Me asombra y me asusta la emergencia de la autoridad. Esa es la consecuencia política de la crisis sanitaria: el peligro ha desenterrado la autoridad y la ha puesto en el centro del país. No estoy hablando simplemente de la reaparición de un Gobierno que es capaz de mandar. Para quienes hablaban de un Estado Fallido, los días recientes dan muestra de que en México existe un núcleo de poder que puede lograr eficacia en momentos de alto riesgo. En efecto, el Gobierno Federal y algunos locales lograron imponer reglas severas y muy costosas. Lo hicieron con velocidad extraordinaria, poniendo en sintonía a grupos que han sido enemigos. Proyectaron un mensaje claro, consistente y continuo; modificaron en un instante la conducta de millones de personas. No puede pasarse por alto la evidencia: el Gobierno tuvo la agilidad, la capacidad y los recursos para enfrentar la emergencia sanitaria.
Pero de lo que quiero hablar no es de eso, sino de la fuente de esa reordenación política y sus posibles secuelas. El lenguaje de los preceptos sanitarios no embona en la conversación democrática. Su dispositivo de legitimación es otro. El tono es distinto, el argumento se construye de otra manera, el mensaje viene de otro lado. Creo identificar la novedad: se trata de la reaparición de una voz premoderna que se ha vuelto terriblemente actual: la voz de la autoridad. Autoridad es poder que no emplea la fuerza. Un poder que no intimida amenazando con un castigo. El influjo de la autoridad, su capacidad para determinar la conducta de otros proviene del sujeto que la emite. La figura de autoridad puede modificar la conducta de otros porque encarna valores apreciados por la colectividad: es la voz de Dios, de la experiencia, de la tradición o de la ciencia. Como enviado de lo incuestionable, Su palabra vale más que la nuestra. Nuestra voz es, apenas, voz de la calle, opinión o impulso; miopía, ignorancia. Quien encarna la autoridad, por el contrario, se eleva para mostrarnos el camino. No necesita amenazas: su figura misma muestra la ruta.
Si la autoridad de la que hablo no apela a las armas para hacerse seguir, tampoco se rebaja a la discusión con los mortales. Cualquier debate descansa en un presupuesto igualitario: los participantes están dotados de razón y conocimientos. No puede celebrarse una discusión si se cree que uno tiene el monopolio de la verdad y ejerce control exclusivo del argumento. Si es debate, la competencia por la persuasión arranca en la igualdad de los participantes.

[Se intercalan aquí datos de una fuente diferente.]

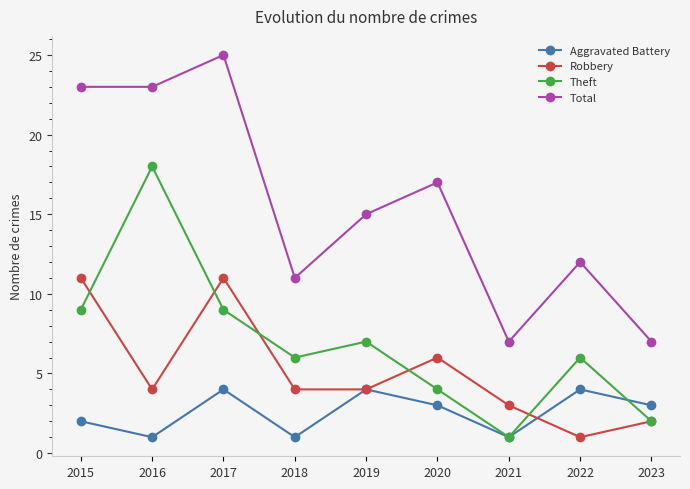

At 2015, list the series in order from smallest to largest.

Aggravated Battery, Theft, Robbery, Total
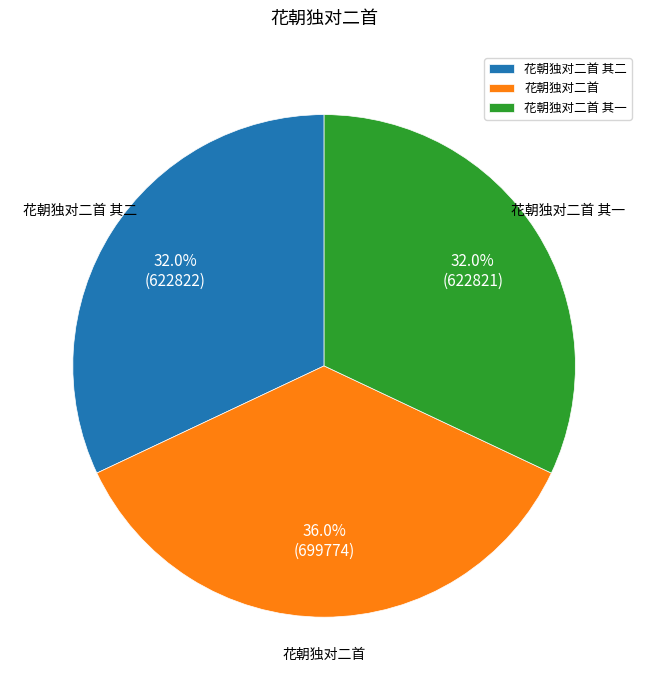

Does any single category account for the majority?

No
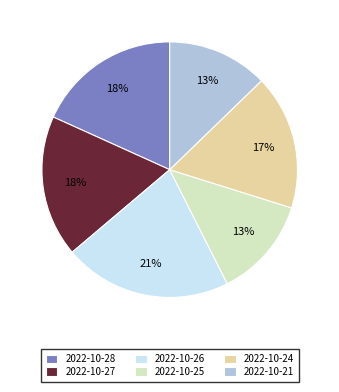

Is the sum of 2022-10-21 and 2022-10-26 greater than half?

No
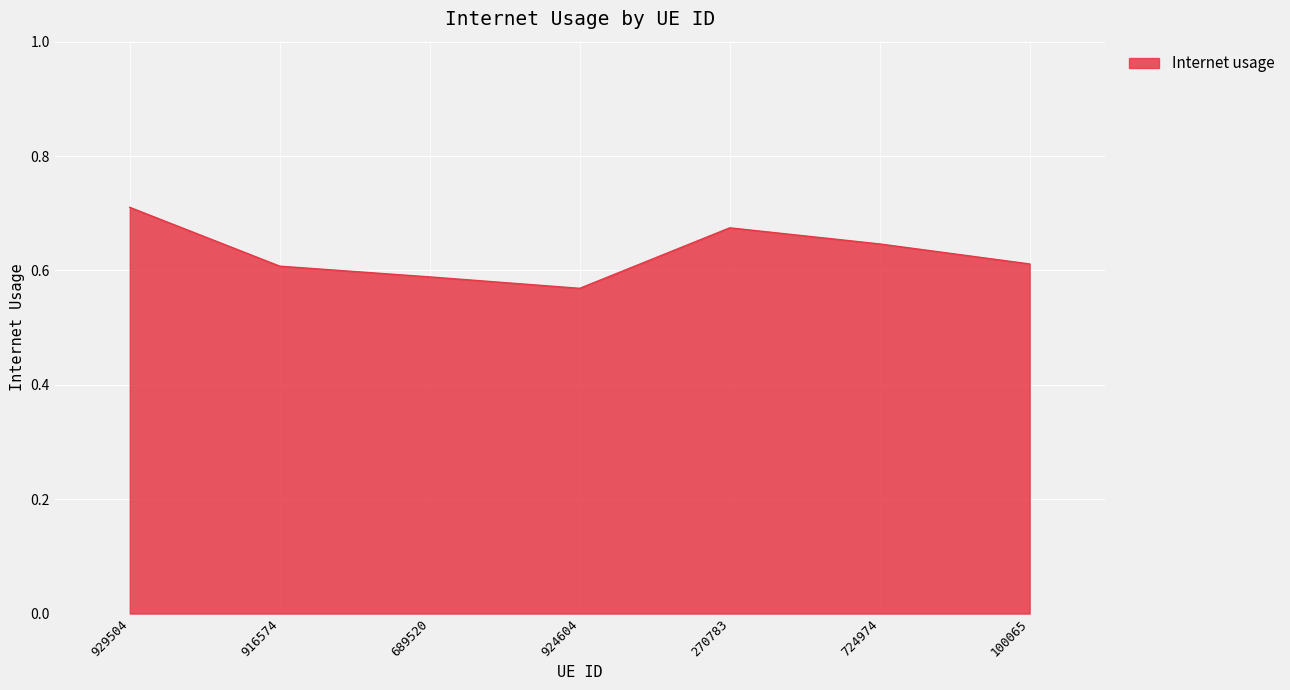

How many lines are shown in the chart?

1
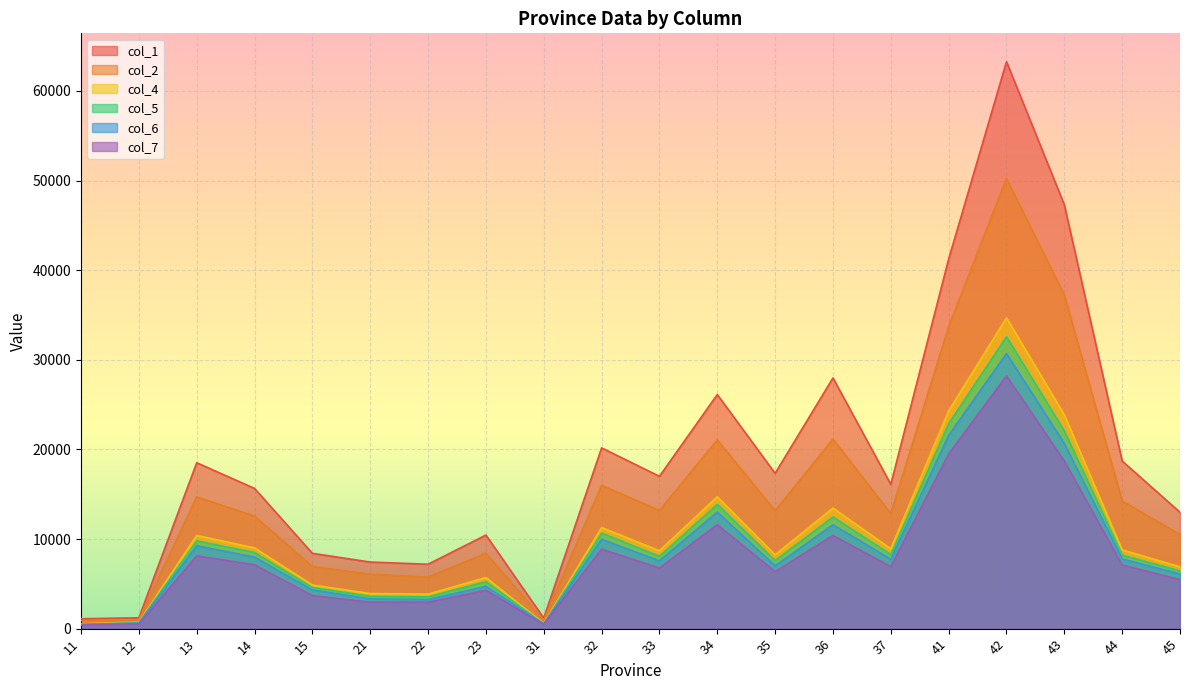

The col_4 series shows 13544 at 44. True or false?

False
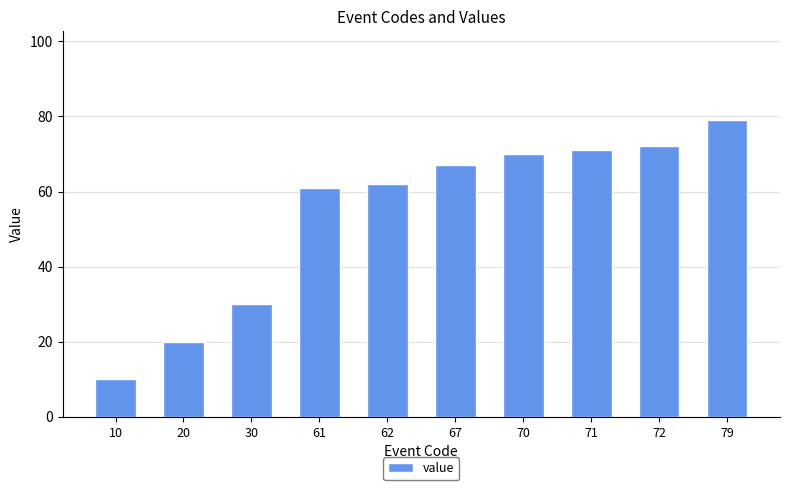

Is it true that the value at 67 is 38?

False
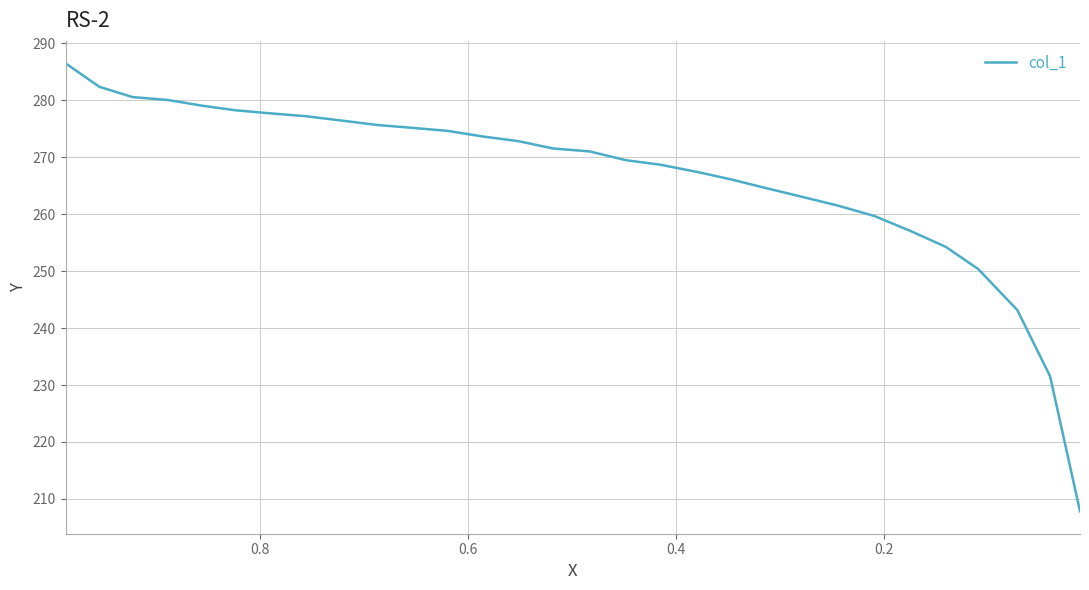

Reading right to left, extract all data points from this chart.

207.8	231.6	243.2	250.4	254.2	257.1	259.7	261.5	263.0	264.6	266.1	267.4	268.7	269.5	271.0	271.5	272.8	273.6	274.6	275.1	275.7	276.4	277.2	277.7	278.2	279.0	280.0	280.6	282.4	286.5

La autoridad, por el contrario, parte del principio opuesto: la autoridad sabe, la gente no. Por la voz de la autoridad habla la verdad. Puede fundarse en un libro sagrado, en la experiencia de un anciano, en la bondad de un santo o en el saber de un científico. El caso es que la relación con la figura de autoridad es, por definición, antidemocrática: se basa en la confianza que el súbdito tiene en la sabiduría e integridad moral de su superior. Por ello su voz ha de acatarse sin chistar, sin pedir más argumento que una prueba de que, efectivamente, esa voz proviene de boca autorizada.
La autoridad no se rebaja a discutir al tú por tú con sus inferiores. Su palabra es, en sí misma, orden inapelable. Lo es porque no es mandato caprichoso sino aviso enclavado en la verdad. De ahí que la autoridad sea el intento más viejo de suprimir el capricho. Para expulsar la arbitrariedad de las relaciones humanas había que encontrar a quien portara el saber y la justicia.
La democracia liberal ha descreído de esa búsqueda y ha combatido el principio de autoridad. De la idea del poder como resultado del consenso, es decir, de una igualdad originaria, proviene el golpe mortal a esa figura. El poder no deriva de una encarnación omnipotente sino de una representación con restricciones. De ahí que toda orden debe fundarse en reglas y curtirse en argumentos. Inadmisible sería que un primer ministro impusiera legislación porque el libro sagrado así lo determina. Inaceptable que el presidente dictara decretos porque la Ciencia lo obliga.
Pero la emergencia trastoca ese arreglo. La Ciencia legisla presurosamente; cancela la discusión y decreta un régimen excepcional. El poder público se asume como conducto de otra voz. En el trono de la autoridad inapelable se instala el epidemiólogo, el experto en salud pública, la oficina universal de la salud. La autoridad no pierde el tiempo argumentando. La crisis no tolera dilaciones. Nuestros protectores conocen las amenazas, diagnostican la fuente de los contagios y prescriben la receta draconiana. El enfermo acata dócilmente la instrucción del médico. Atónito ante los diplomas del consultorio, la bata blanca que viste al doctor, el aplomo de certeza que proyecta, el paciente se dispone a entregarle el brazo para la amputación salvadora. Ese paciente es el planeta asustado.